Africa moves ahead to tackle climate change

As last month's fourth conference on Climate Change and Development showed, Africa will need strong leaders such as Fatima Denton – who will deliver IIED's 2014 Barbara Ward Lecture on Thursday – to tackle the issues of climate change.

Saleemul Huq's picture
Blog by
17 November 2014

Inspiring climate leaders, such as UNECA's Fatima Denton, are needed for Africa to tackle climate change (Photo: UNECA)

The fourth conference on Climate Change and Development held in Marrakech, Morocco, last month, revealed clear signs of how Africa's response to climate change offers a real chance for 'Afro-optimism' and an opportunity to change the narrative of the "dismal continent".

This need to change the narrative will be the focus of a speech by Dr. Fatima Denton, head of the Africa Climate Policy Centre (ACPC) at the United Nations Economic Conference for Africa (UNECA) when she speaks at the prestigious 2014 Barbara Ward Lecture in London on Thursday.

Back in Marrakech, several hundred participants from all across Africa, including farmers, scientists, representatives from the private sector, NGOs, youth, media, and the UN agencies, joined ministers and government officials at the UNECA-organised event to share and discuss ideas for approaching the twin challenges of adaptation and mitigation. I found some of these especially striking:

Mainstreaming climate change

It was very clear that all the organisations and countries present had moved beyond characterising climate change to actually tackling it. In doing so, they showed how ideas about tackling climate change (adaptation as well as mitigation) were starting to become part of their regular planning processes. 

This does not mean they have yet achieved very much. Mainstreaming climate change will take a long time, but the journey has begun. 

Tackling climate change at different levels

It was clear that different stakeholders were tackling climate change at many different levels – farmers planting drought resistant crops, young people selling clean energy, local level authorities planning local adaptation plans and the private sector developing and selling clean energy solutions.
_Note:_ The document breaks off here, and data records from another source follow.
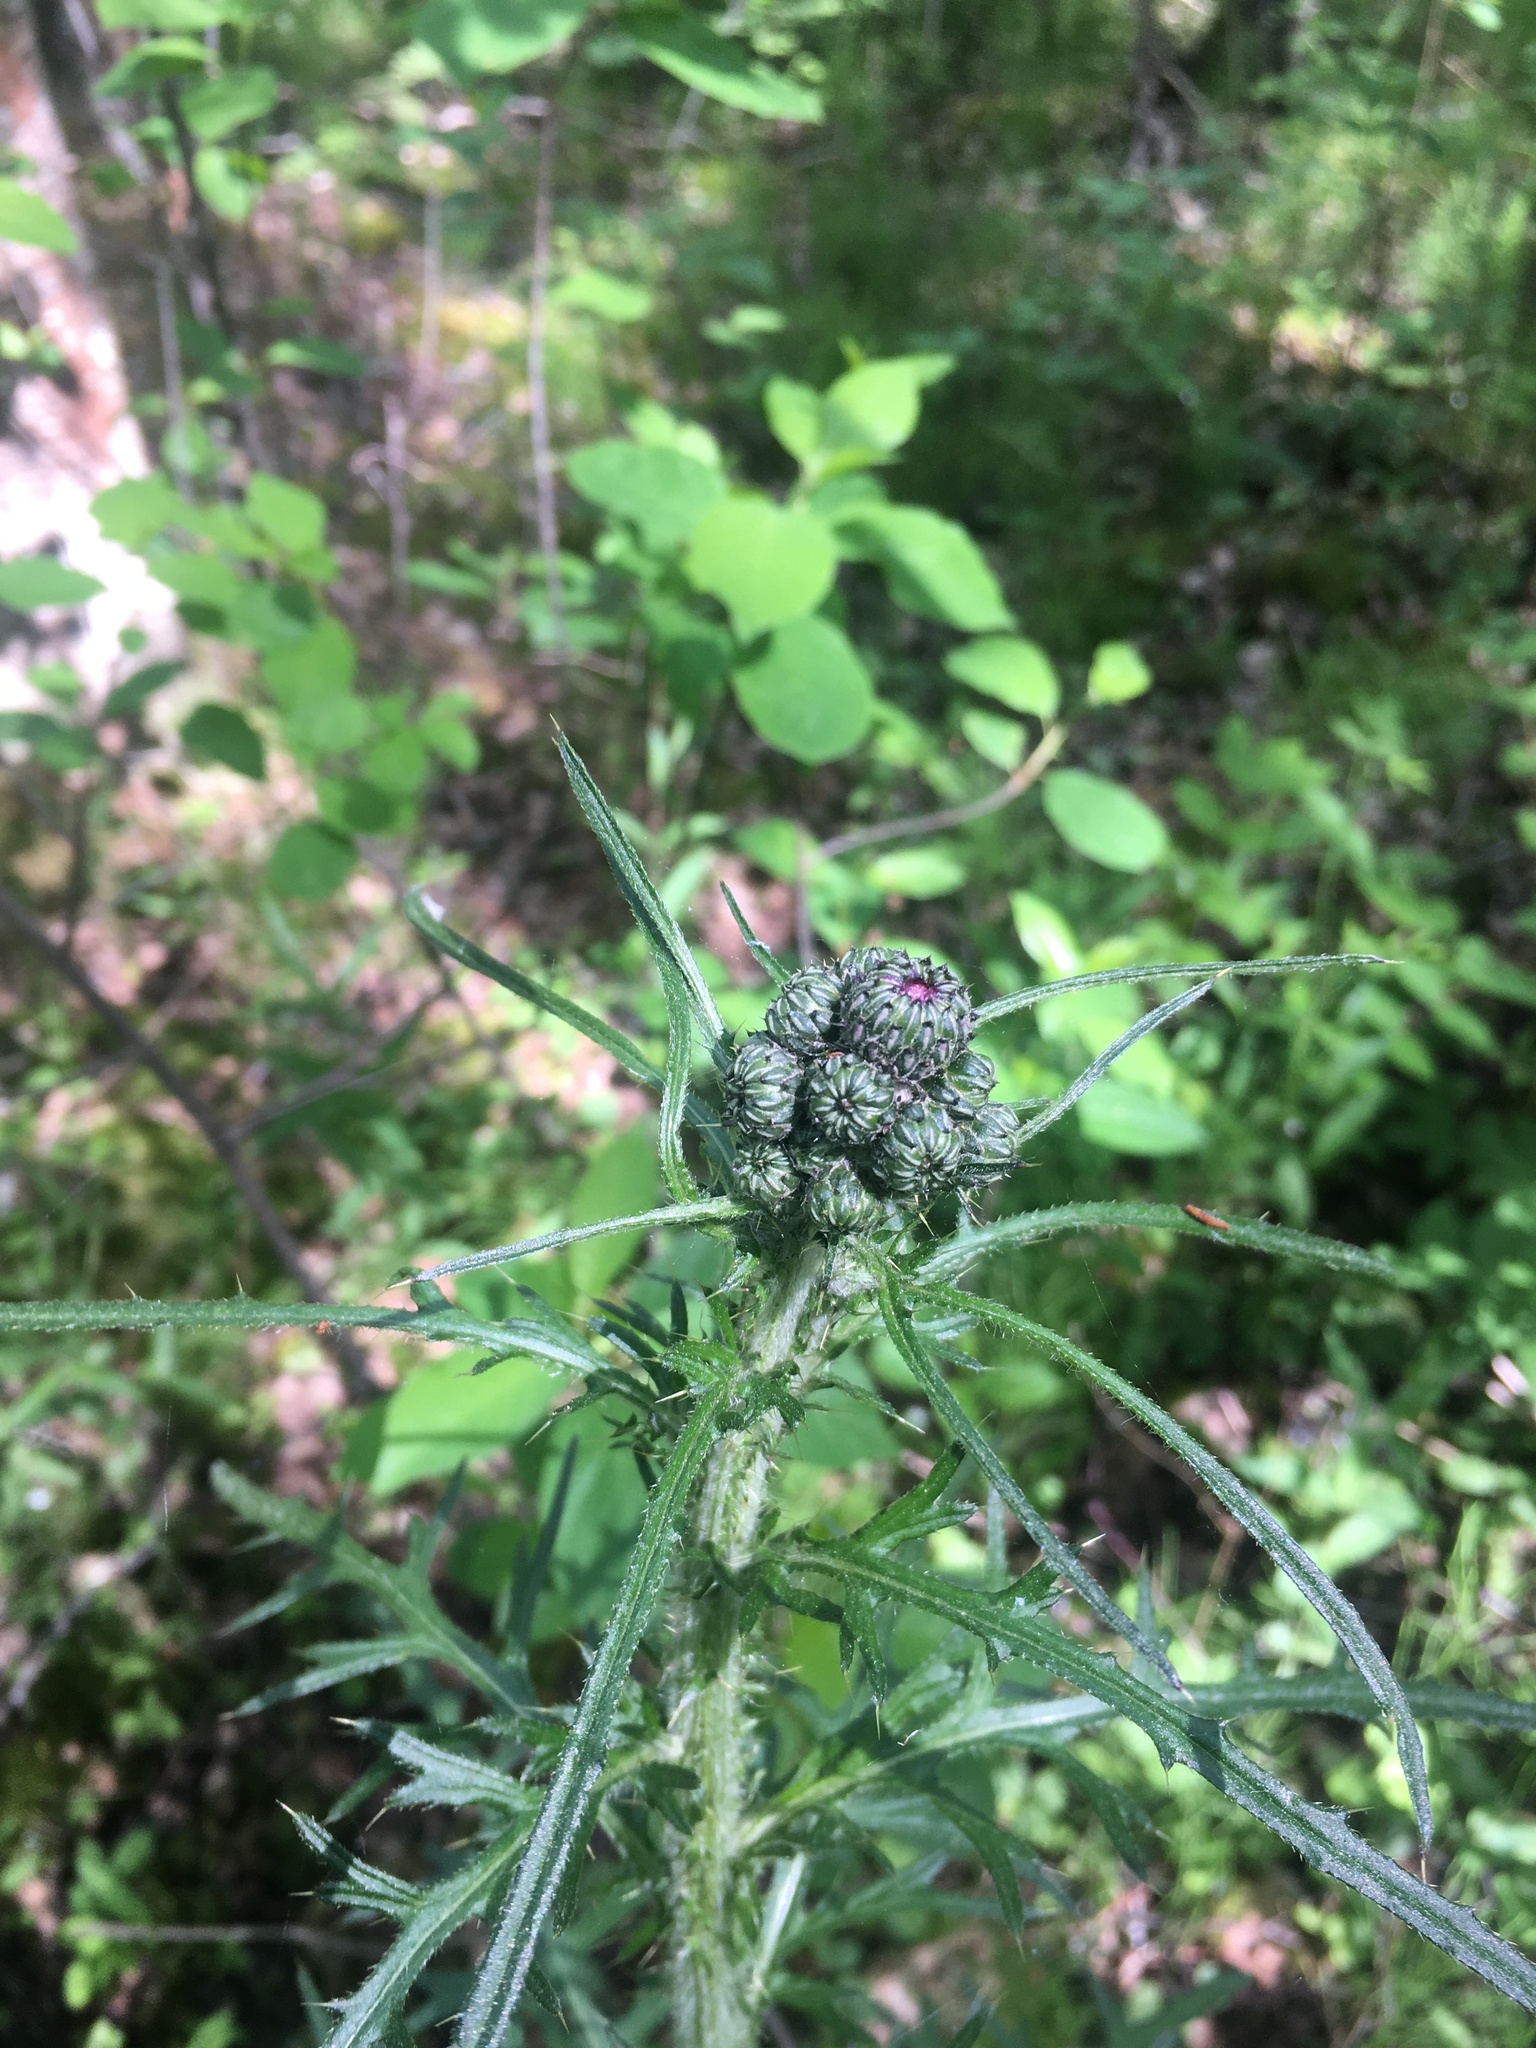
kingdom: Plantae
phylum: Tracheophyta
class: Magnoliopsida
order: Asterales
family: Asteraceae
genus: Cirsium
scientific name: Cirsium palustre
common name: Marsh thistle
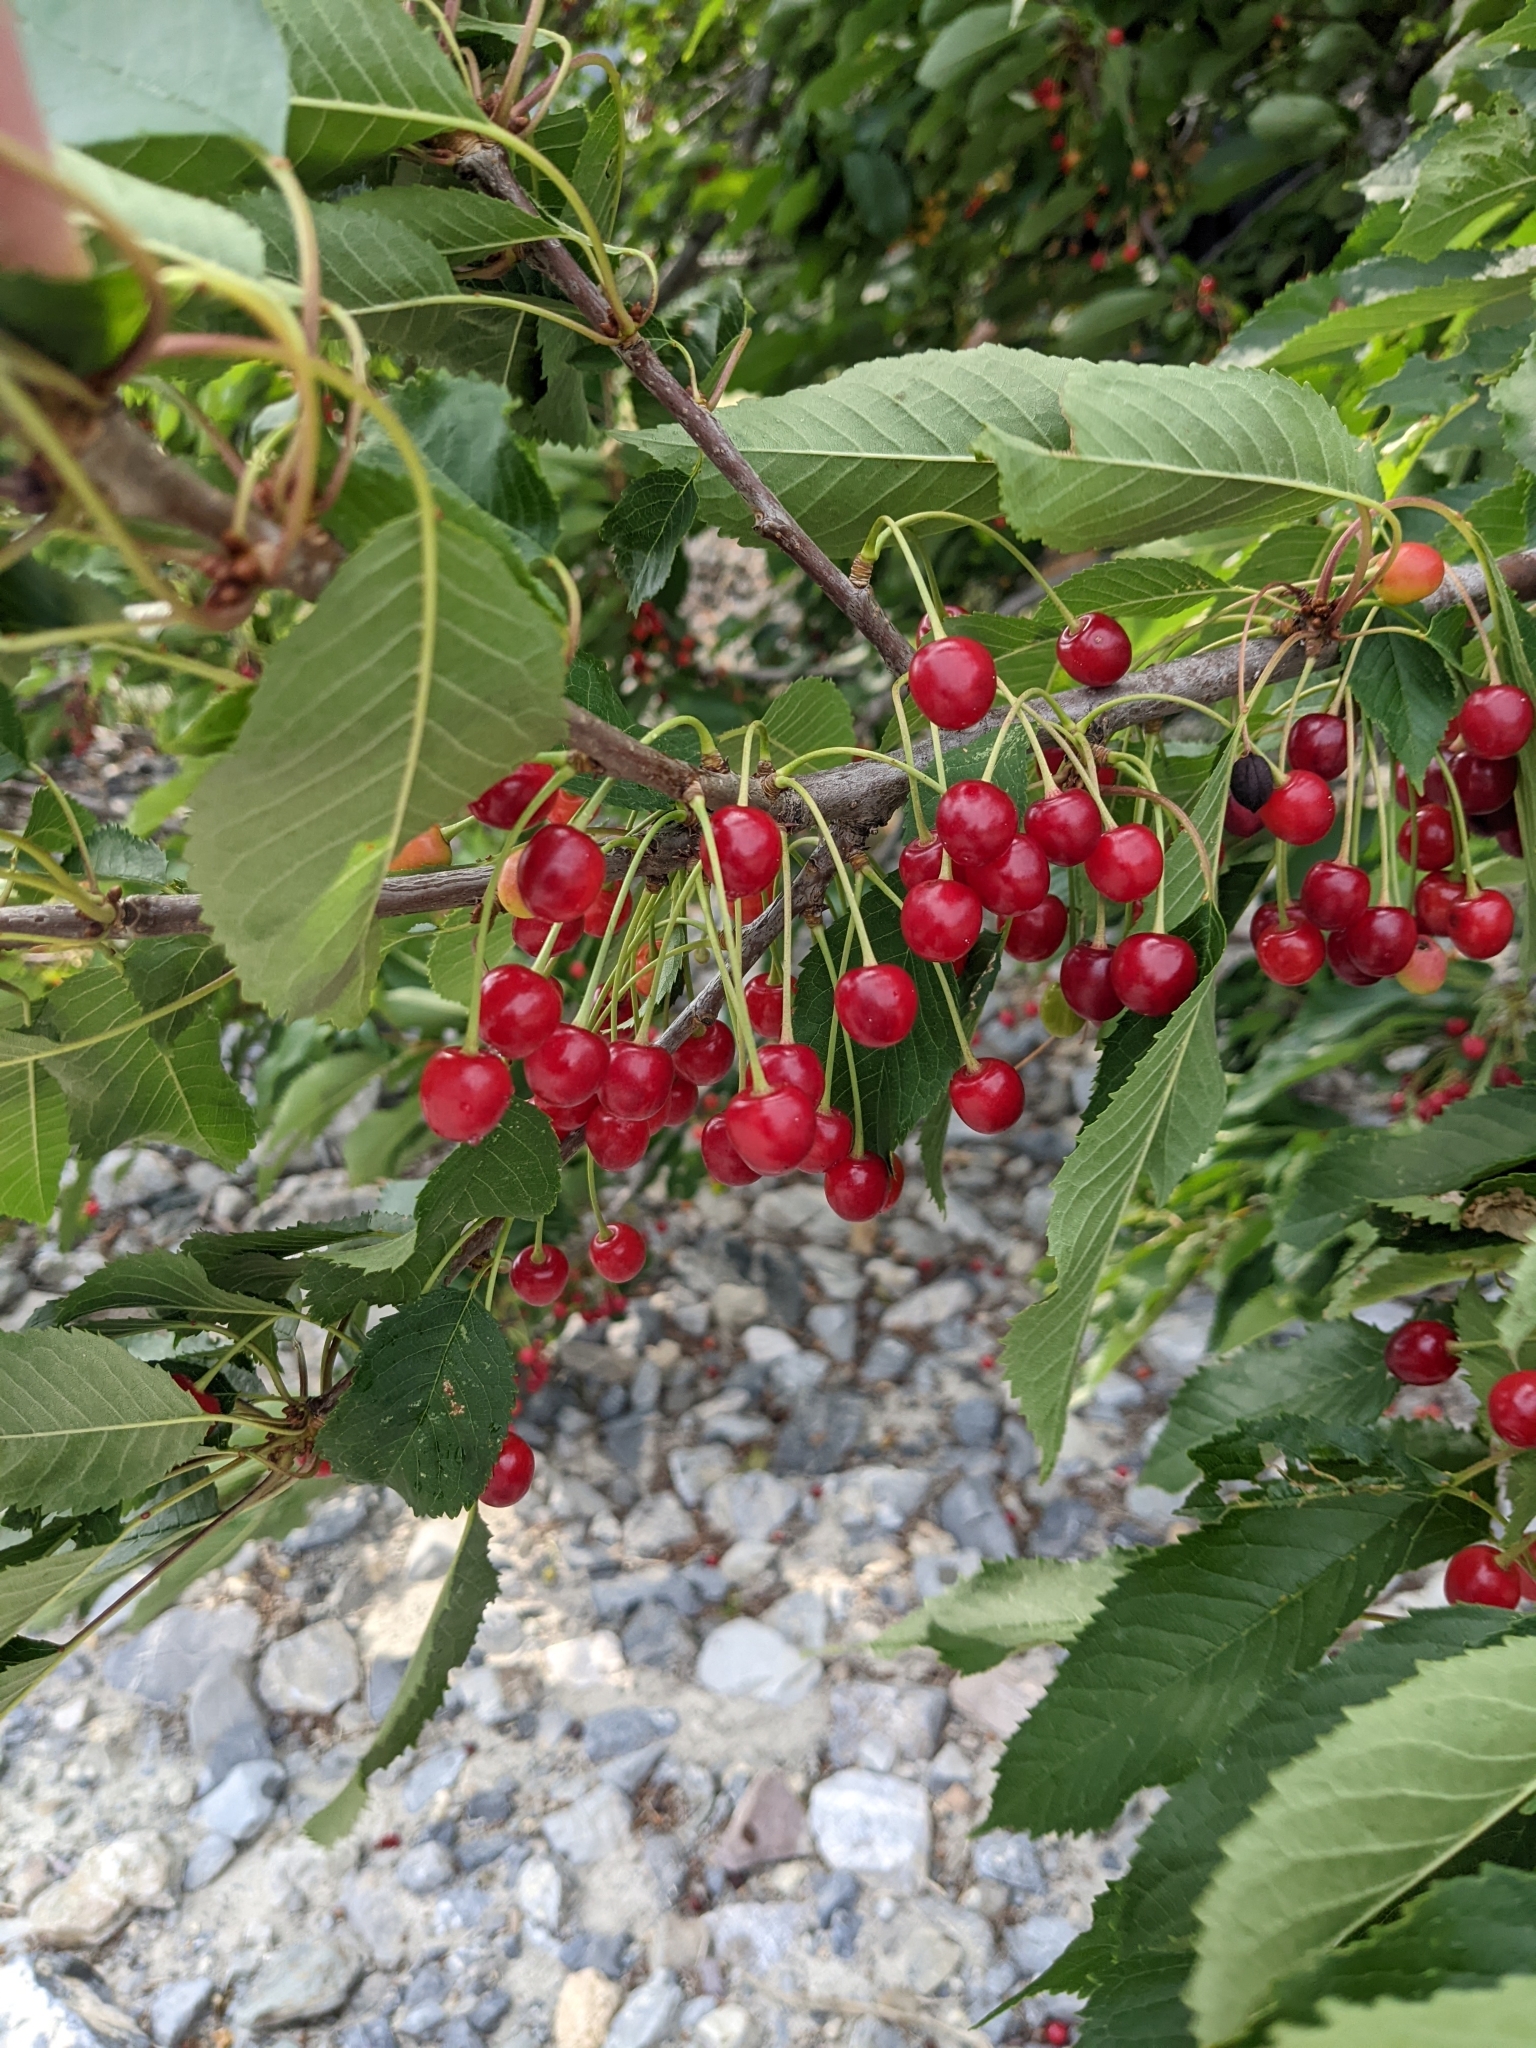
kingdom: Plantae
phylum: Tracheophyta
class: Magnoliopsida
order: Rosales
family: Rosaceae
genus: Prunus
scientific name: Prunus avium
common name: Sweet cherry
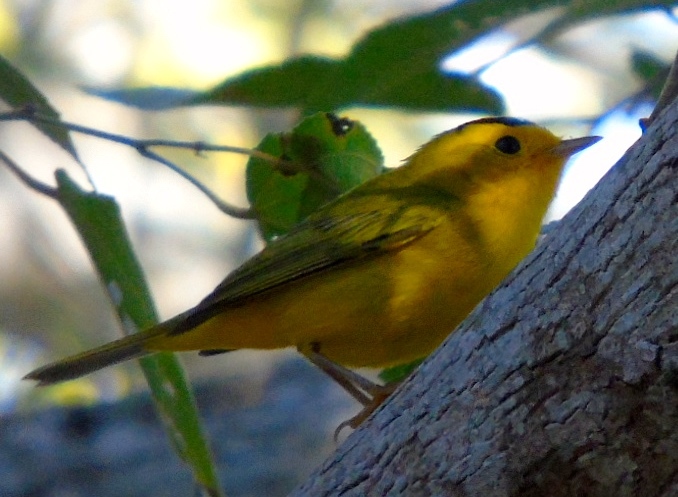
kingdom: Animalia
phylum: Chordata
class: Aves
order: Passeriformes
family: Parulidae
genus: Cardellina
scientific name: Cardellina pusilla
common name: Wilson's warbler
For example, actions were being taken at a national scale (such as Ethiopia's Green Development Plan) to local level adaptation planning in Kenya.

Adaptation and mitigation

One of the most interesting observations was that in many cases, at the ground level, adaptation and mitigation solutions were being developed hand in hand. In Zambia, for instance, solar pumps were being developed and used to draw water from wells where the rains had failed.

Urbanisation and climate change

One of the main aspects of Africa's development over future decades will be to tackle rapid urbanisation while also tackling climate change. Hence cities and city governments will have a key role to play in the future. Indeed, some cities in Africa, such as Durban in South Africa, are leading the way in doing so.

Youth and climate change

The other major nexus is between youth and climate change. Africa has the biggest proportion of young people among all continents and climate change will unfold as these young people grow up. Engaging Africa's young people in climate change activities must be a key strategy for the continent.

Climate leadership

Tackling climate change anywhere, but especially in Africa, will require leadership – not only from political leaders but from all walks of life. There are however positive signs that climate leadership is developing and spreading across the continent.

One of those inspiring leaders, Dr Denton will be giving her views on 'rewriting the narrative' on Africa and climate change at the Barbara Ward Lecture on Thursday.

As IIED director Camilla Toulmin recently wrote, while the continent faces high population growth and enormous changes, Africa can "use climate change as a business opportunity to transform key sectors, such as agriculture, energy and water, and secure livelihoods".

Together with leaders such as Denton, from politicians to youth and private entrepreneurs, Africa has begun the long and arduous journey to tackle climate change and build a low carbon climate resilient future for itself.